We’re seeing this mindset in individuals trying to promote their services, too. “A significant part of the problem on social media is that many ‘health and wellness’ professionals, including personal trainers and registered dietitians, are working through their own disordered eating (and body acceptance) issues, but have the endorsement of education and certifications,” says Rachel Trotta, NASM, a certified personal trainer. “Maybe we’re not talking about calories or weight loss as much, but the language has shifted to ‘clean’ eating, plant-based purity, or toxin-free lifestyles.”

You may even see influencers and companies promote a mix of anti-diet and pro-diet messages. “For instance, one of the most well-known diet programs around, which also markets itself to children, states on their website that ‘fad diets can be restrictive and rarely work long-term’ while their program also induces a caloric deficit to promote weight loss,” Heath says. “They simply utilize gimmicky tricks to mask that fact so that they seem less unhealthy and stay relevant.”

The dangers of “lifestyle changes” are the same or greater as the ones that come with diets

What may seem like a small, semantic change has serious health effects. “The cycle of being told your body isn’t good enough, the promise of a ‘fix’ to your ‘problem,’ then ‘failing’ at the ‘solution’ that should be achievable by just changing your ‘lifestyle’ is incredibly damaging to people’s self-worth and relationship with their bodies,” Dr. Annable says. “In fact, people may be even more likely to experience shame because they may think, ‘I even fail at changing my lifestyle.’”
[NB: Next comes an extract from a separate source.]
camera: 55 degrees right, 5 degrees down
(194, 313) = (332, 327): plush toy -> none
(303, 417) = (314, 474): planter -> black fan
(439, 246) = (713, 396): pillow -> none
Noting diets are a major predictor of eating disorders, and that eating disorders are the second deadliest mental illness, Giachin worries this problem could easily grow. “If people don’t know that what they’re doing is unhealthy, if parents don’t realize they’re feeding negativity to their children, and if children don’t have any other frame of reference, I fear these rates will continue to rise, and we’ll have more annual deaths due to eating disorders, and we’ll never live in a culture that really embraces people for the bodies that they have,” she says.

The likelihood of that risk can’t be ignored, especially with how slippery and insidious the branding and effects are. “When a diet is repackaged as a ‘lifestyle change,’ it’s easy to overlook the fact that restriction is being encouraged,” Trotta says. “When a caloric deficit (or avoidance of particular foods) is prolonged, especially for very active people, the body doesn’t become healthier. Instead, hormones become dysregulated, and key markers of health—like bone density—can be compromised.”

Nisbet adds that when we dampen awareness of this, people—especially children—become more vulnerable to falling down the rabbit hole.

In short, when it comes to conversations about health, bodies, and nutrition, remember to think critically: Who’s benefiting from this message? Do those suggestions feel good and happy to you? Do the messages sound similar to diet culture, or do they lean more toward body liberation? Ultimately, stick with what feels right for you individually.